Output each of the following records line for line, without altering anything.
***
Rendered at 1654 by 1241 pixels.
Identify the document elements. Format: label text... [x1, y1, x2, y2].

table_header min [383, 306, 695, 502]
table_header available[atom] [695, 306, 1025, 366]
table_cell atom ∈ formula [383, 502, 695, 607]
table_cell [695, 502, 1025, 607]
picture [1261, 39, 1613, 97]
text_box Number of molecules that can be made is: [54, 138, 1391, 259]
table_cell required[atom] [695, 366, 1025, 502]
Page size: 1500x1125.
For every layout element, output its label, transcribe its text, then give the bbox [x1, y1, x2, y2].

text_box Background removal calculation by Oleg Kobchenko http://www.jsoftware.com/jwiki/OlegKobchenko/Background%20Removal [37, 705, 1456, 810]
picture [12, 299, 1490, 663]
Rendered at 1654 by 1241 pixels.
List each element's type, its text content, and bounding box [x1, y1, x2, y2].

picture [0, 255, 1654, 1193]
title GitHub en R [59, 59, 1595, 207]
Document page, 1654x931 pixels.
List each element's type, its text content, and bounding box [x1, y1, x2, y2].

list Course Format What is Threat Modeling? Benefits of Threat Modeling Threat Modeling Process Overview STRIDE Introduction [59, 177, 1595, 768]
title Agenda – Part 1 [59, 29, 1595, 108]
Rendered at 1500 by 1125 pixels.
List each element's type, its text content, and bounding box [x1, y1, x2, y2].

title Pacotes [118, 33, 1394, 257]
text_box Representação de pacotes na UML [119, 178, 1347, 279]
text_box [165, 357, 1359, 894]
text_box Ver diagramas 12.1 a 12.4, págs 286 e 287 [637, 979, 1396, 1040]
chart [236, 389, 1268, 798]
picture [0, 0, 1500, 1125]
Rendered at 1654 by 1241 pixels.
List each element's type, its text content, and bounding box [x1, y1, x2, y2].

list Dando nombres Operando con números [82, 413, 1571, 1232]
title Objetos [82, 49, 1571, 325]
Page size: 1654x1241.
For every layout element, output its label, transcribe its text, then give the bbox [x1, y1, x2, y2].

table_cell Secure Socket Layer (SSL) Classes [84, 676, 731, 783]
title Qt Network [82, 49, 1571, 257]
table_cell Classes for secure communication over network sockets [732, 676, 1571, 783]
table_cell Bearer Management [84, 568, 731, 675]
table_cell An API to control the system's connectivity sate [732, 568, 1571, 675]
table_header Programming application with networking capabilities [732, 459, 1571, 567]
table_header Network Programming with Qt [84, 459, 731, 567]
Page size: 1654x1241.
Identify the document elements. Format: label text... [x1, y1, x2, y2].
***
### Result of this task
Rendered at 1654 by 1241 pixels.
Identify the document elements. Format: label text... [x1, y1, x2, y2].

table_header min [383, 306, 695, 502]
table_header available[atom] [695, 306, 1025, 366]
table_cell atom ∈ formula [383, 502, 695, 607]
table_cell [695, 502, 1025, 607]
picture [1261, 39, 1613, 97]
text_box Number of molecules that can be made is: [54, 138, 1391, 259]
table_cell required[atom] [695, 366, 1025, 502]
Page size: 1500x1125.
For every layout element, output its label, transcribe its text, then give the bbox [x1, y1, x2, y2].

text_box Background removal calculation by Oleg Kobchenko http://www.jsoftware.com/jwiki/OlegKobchenko/Background%20Removal [37, 705, 1456, 810]
picture [12, 299, 1490, 663]
Rendered at 1654 by 1241 pixels.
List each element's type, its text content, and bounding box [x1, y1, x2, y2].

picture [0, 255, 1654, 1193]
title GitHub en R [59, 59, 1595, 207]
Document page, 1654x931 pixels.
List each element's type, its text content, and bounding box [x1, y1, x2, y2].

list Course Format What is Threat Modeling? Benefits of Threat Modeling Threat Modeling Process Overview STRIDE Introduction [59, 177, 1595, 768]
title Agenda – Part 1 [59, 29, 1595, 108]
Rendered at 1500 by 1125 pixels.
List each element's type, its text content, and bounding box [x1, y1, x2, y2].

title Pacotes [118, 33, 1394, 257]
text_box Representação de pacotes na UML [119, 178, 1347, 279]
text_box [165, 357, 1359, 894]
text_box Ver diagramas 12.1 a 12.4, págs 286 e 287 [637, 979, 1396, 1040]
chart [236, 389, 1268, 798]
picture [0, 0, 1500, 1125]
Rendered at 1654 by 1241 pixels.
List each element's type, its text content, and bounding box [x1, y1, x2, y2].

list Dando nombres Operando con números [82, 413, 1571, 1232]
title Objetos [82, 49, 1571, 325]
Page size: 1654x1241.
For every layout element, output its label, transcribe its text, then give the bbox [x1, y1, x2, y2].

table_cell Secure Socket Layer (SSL) Classes [84, 676, 731, 783]
title Qt Network [82, 49, 1571, 257]
table_cell Classes for secure communication over network sockets [732, 676, 1571, 783]
table_cell Bearer Management [84, 568, 731, 675]
table_cell An API to control the system's connectivity sate [732, 568, 1571, 675]
table_header Programming application with networking capabilities [732, 459, 1571, 567]
table_header Network Programming with Qt [84, 459, 731, 567]
Page size: 1654x1241.
Identify the document elements. Format: label text... [x1, y1, x2, y2].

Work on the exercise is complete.